Analysis Unit Reflection
In this unit with my paper, I felt more confident at first until I couldn’t find other things to include in the paragraphs so I was just repeating myself. I struggled with repetition and going more in depth with each topic. I think just describing things using one of the analysis technique came naturally because I was just stating what was in the film and how it was being used. I have never done writing like this before; I have never wrote a analysis paper. I learned doing this analysis paper that it’s not really a summary, it’s more of describing and explaining using an technique. I think I did somewhat well on this paper because I really tried and I think I had good points throughout the paper.
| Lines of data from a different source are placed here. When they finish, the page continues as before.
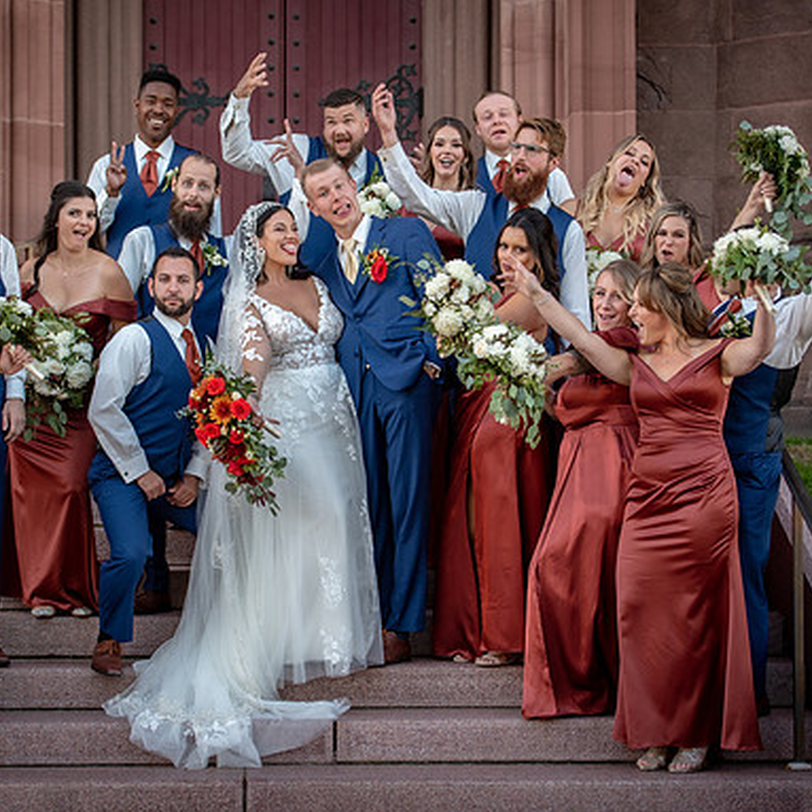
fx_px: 2389
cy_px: 406
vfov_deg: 19.3
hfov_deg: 19.3
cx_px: 337
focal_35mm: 90
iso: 400
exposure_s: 1/400
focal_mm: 70
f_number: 10
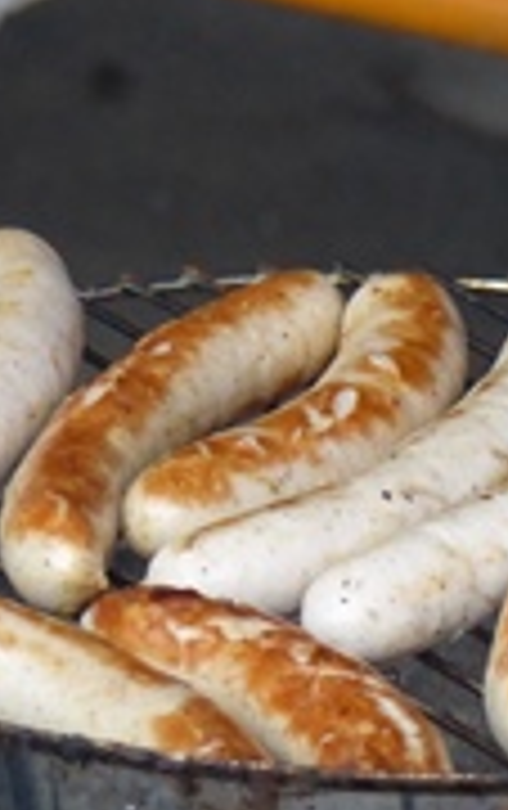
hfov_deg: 3.3
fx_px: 8832
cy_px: 590
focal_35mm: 400
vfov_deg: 5.2
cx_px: 355
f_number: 2.8
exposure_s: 1/320
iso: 640
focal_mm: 30.6
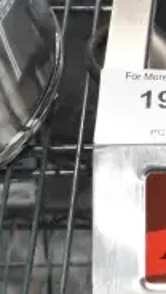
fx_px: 1216
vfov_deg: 13.7
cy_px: 50
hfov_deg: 7.3
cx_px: 420
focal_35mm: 156
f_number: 7.1
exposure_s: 1/200
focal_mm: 30
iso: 6400
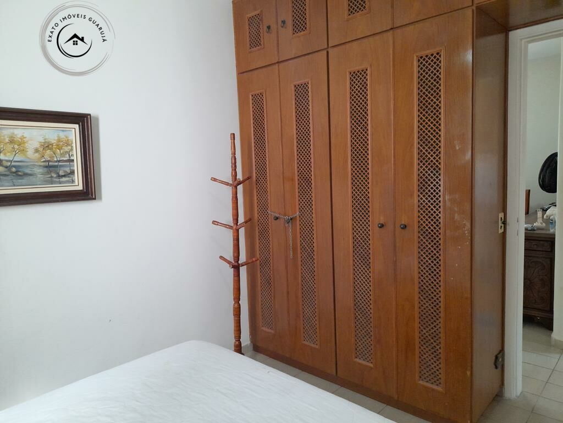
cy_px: 212
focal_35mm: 25
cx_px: 282
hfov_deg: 69.4
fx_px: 407
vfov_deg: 54.9
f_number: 2
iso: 200
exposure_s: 1/60
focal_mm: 4.6
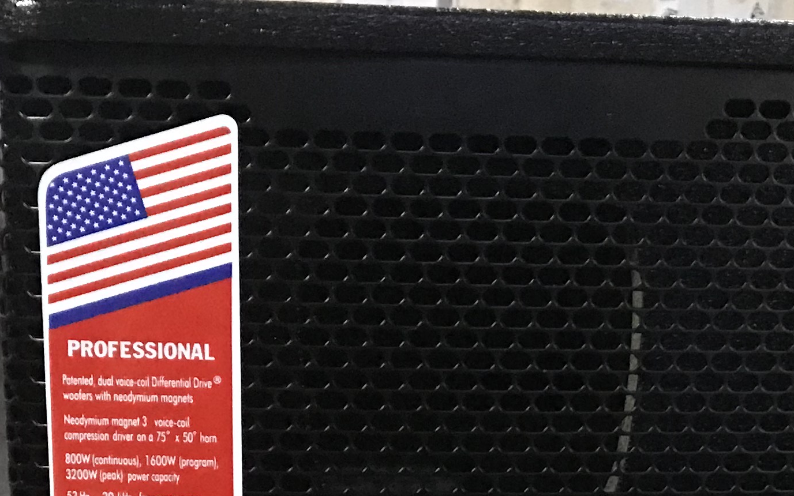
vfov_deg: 14.1
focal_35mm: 87
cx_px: 497
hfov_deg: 23.8
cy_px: 742
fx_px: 1883
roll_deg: -2.4
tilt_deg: -15.1
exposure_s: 1/4
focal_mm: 3.99
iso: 100
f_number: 1.8
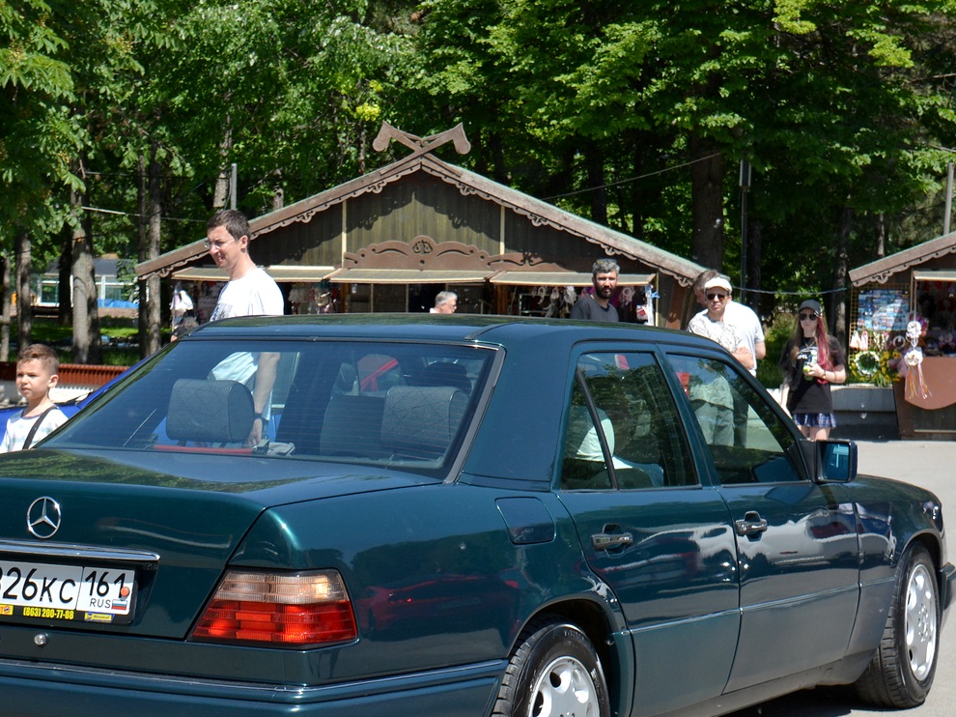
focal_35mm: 83
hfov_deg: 23.5
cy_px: 438
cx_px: 402
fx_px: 2292
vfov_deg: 17.7
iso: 400
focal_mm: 38
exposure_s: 1/1600
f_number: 5.6
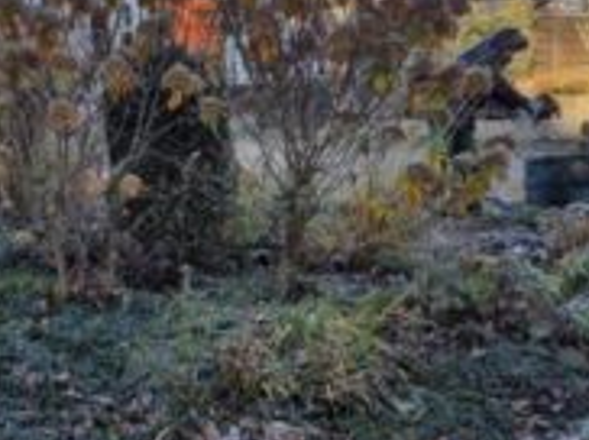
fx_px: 1376
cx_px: 201
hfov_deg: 24.1
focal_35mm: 81
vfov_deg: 18.1
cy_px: 165
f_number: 1.8
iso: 25
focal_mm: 5.4
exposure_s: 1/882
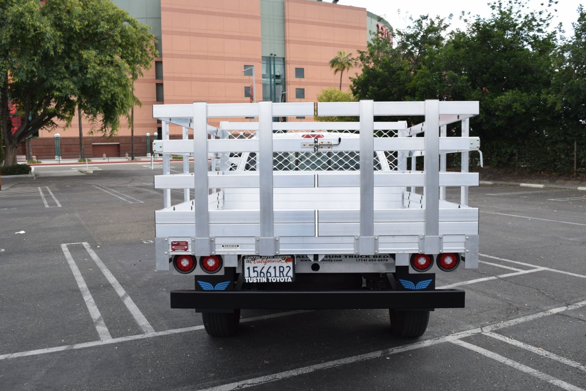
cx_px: 293
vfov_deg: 43.6
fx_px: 488
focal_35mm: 30
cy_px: 196
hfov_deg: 61.9
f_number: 8
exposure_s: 1/250
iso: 200
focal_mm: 20
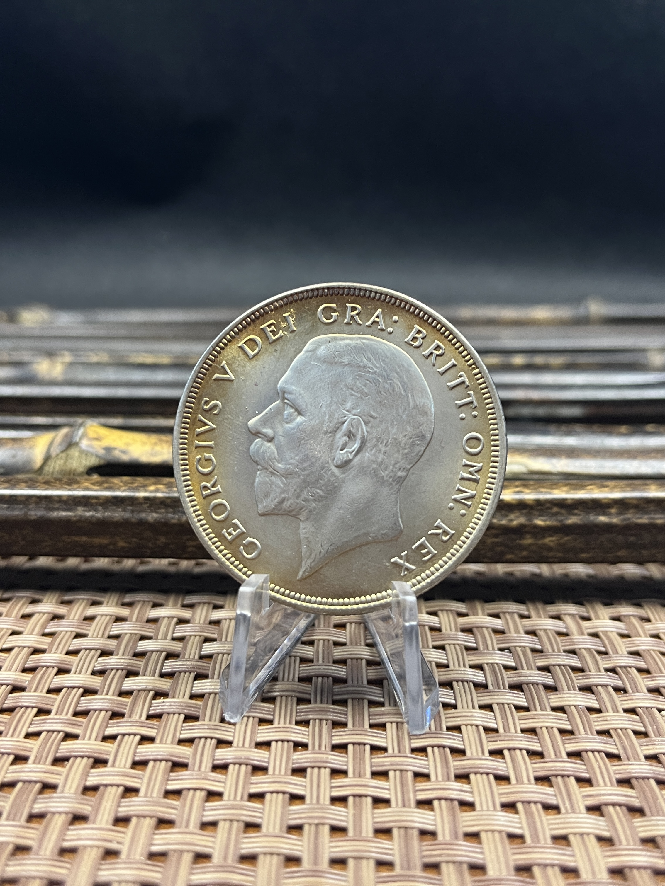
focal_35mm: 26
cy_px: 443
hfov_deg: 53.1
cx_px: 332
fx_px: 666
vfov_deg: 67.3
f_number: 1.6
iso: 125
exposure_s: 1/79
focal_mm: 5.1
I really tried on the paper, so I hope I make a good grade. The part of class that helped me with this paper was the peer review because my classmates were telling me what I need to change, revise, don’t do, and do better. I hope I made all the right changes to make a good grade and because I did see that I needed to change some things and once they said it. I discovered about myself as a writer that I can do better and write better if I actually try. I also discovered that I am getting better at writing, I just have to have commitment and dedication to do the writings. Some writings would be hard but I believe I can do it. I would define this analysis assignment as somewhat challenging because it’s not a summary. I did think about the course learning outcomes because I think everything will make me a better writer if I just try my best in every assignment even if it is hard to do.
Unit 1 reflection
I learned that I am not the best writer and when it comes to writing essays/papers, I tend to repeat myself. I have done something like this assignment before in high school but it was the beginning of the year, so maybe doing this will make it all come back to me. In high school, the assignment was very similar to this one because we had to use two short stories, combine, and use textual evidence. I think I struggle with just writing the essay because I consider myself as a bad writer. I honestly don’t think I will do good on this paper because I am not a good writer, and I feel like I couldn’t come up with anything good enough to make the paper better. I feel like this assignment was easy I just wasn’t dedicated to making a effort at first because I am not a good writer. After the peer review activity and the comments, I tried harder and I feel like I tried my best on the paper because it helped me on what I need to change and it showed me what I was doing wrong. The peer review in class really helped me because I knew my paper was bad and I needed some help. I struggled with repetition, making things clear, and being too broad. I discovered about myself that I may need a little help when writing a paper because I struggle with a lot of things. I hope to become a better writer by the end of the semester, and I hope to be more confident in my writings because I feel like I am a bad writer. I feel like the outcomes of this course would be good because I feel like this will make me a better writer.